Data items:
********

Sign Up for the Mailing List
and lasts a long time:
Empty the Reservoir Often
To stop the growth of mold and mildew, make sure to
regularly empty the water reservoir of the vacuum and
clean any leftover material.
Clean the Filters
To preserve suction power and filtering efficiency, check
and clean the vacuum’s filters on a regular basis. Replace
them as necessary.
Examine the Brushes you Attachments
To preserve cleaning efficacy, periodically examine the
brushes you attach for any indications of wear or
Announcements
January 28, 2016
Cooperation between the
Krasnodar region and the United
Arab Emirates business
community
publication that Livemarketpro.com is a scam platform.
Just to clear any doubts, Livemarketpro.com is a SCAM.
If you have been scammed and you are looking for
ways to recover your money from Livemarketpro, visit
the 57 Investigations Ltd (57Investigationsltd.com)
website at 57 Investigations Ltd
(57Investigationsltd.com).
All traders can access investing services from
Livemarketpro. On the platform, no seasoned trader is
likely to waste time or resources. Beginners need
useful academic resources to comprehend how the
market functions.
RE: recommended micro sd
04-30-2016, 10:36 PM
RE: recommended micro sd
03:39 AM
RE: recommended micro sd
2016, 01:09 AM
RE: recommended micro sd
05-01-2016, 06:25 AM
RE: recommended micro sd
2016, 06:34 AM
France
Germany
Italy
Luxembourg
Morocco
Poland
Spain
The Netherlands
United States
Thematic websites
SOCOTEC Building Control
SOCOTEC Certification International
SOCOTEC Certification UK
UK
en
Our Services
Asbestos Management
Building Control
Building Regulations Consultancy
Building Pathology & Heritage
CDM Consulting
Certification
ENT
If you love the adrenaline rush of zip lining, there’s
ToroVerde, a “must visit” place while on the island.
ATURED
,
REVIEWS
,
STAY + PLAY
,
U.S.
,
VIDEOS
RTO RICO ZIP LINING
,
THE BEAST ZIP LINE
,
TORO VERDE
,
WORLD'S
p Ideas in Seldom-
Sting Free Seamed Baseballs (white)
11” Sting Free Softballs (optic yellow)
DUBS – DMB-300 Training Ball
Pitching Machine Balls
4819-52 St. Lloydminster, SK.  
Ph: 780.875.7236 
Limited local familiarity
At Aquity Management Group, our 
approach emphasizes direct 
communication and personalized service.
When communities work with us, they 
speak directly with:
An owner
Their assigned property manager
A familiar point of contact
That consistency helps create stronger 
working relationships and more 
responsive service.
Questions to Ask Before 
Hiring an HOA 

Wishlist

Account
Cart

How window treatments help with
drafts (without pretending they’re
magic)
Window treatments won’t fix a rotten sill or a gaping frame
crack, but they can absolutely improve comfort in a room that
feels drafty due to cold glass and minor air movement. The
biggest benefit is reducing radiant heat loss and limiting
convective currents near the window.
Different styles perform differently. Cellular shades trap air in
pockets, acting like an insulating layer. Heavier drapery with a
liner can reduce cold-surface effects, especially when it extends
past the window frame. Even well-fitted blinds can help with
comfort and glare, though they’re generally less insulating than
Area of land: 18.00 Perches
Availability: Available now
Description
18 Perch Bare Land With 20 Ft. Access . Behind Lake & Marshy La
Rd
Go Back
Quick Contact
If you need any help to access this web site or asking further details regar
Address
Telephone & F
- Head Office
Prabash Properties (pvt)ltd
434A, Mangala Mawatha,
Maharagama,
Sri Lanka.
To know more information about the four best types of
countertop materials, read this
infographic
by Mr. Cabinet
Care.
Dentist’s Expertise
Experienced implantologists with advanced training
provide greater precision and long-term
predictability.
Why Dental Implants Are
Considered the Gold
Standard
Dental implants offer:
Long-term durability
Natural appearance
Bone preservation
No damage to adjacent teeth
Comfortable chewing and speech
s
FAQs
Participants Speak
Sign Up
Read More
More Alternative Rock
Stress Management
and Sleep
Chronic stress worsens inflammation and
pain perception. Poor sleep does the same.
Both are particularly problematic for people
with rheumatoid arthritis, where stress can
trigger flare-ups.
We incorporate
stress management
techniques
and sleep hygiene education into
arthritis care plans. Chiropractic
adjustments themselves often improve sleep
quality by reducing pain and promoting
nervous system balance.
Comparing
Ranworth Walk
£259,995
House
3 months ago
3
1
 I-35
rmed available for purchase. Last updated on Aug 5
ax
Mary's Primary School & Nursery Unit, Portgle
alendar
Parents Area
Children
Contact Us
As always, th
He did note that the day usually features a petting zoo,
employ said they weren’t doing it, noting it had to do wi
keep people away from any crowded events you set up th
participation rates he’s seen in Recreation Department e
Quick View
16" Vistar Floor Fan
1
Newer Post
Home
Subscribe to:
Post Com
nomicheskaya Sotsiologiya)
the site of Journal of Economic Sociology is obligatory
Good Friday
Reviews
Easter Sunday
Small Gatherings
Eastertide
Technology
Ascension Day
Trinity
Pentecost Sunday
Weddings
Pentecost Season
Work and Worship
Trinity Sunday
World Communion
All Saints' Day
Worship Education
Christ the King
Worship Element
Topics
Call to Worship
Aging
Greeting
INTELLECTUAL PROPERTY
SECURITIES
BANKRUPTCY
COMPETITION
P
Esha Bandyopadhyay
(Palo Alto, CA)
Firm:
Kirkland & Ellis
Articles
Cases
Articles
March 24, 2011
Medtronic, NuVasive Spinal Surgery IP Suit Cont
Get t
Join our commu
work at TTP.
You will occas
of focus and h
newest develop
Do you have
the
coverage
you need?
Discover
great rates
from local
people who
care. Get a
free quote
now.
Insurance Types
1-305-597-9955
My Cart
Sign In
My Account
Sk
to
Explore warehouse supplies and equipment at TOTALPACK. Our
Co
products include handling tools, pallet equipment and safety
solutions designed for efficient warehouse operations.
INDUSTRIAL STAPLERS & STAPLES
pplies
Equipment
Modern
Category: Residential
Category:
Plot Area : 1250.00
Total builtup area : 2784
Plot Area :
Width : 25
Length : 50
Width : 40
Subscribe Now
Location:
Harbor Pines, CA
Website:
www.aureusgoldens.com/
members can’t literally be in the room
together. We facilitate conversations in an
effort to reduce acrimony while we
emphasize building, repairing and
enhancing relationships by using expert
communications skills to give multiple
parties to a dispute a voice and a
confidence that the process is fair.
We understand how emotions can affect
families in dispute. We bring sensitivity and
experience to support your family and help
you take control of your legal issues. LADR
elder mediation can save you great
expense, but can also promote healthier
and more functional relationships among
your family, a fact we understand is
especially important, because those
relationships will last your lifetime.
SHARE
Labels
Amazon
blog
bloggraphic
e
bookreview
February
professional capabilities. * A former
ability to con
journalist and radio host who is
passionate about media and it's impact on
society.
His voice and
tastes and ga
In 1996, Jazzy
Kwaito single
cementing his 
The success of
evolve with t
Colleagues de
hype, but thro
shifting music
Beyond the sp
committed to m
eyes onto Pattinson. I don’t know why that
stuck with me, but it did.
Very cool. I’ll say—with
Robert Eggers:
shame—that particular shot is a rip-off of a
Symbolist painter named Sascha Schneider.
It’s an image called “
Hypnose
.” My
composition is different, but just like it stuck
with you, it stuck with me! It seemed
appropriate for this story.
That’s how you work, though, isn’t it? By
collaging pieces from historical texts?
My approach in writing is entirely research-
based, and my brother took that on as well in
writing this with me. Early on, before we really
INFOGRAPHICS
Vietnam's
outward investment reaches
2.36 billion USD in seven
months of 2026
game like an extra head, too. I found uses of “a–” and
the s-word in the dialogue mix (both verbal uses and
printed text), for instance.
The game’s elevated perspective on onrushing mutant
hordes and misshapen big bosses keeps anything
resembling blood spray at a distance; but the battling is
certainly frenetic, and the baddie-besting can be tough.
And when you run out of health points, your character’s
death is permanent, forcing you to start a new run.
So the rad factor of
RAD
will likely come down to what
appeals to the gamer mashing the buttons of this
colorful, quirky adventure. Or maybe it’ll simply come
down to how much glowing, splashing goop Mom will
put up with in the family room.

********

Action item:
Using the records above, pull out each line where the word "vacuum" occurs.

Response box:
regularly empty the water reservoir of the vacuum and
and clean the vacuum’s filters on a regular basis. Replace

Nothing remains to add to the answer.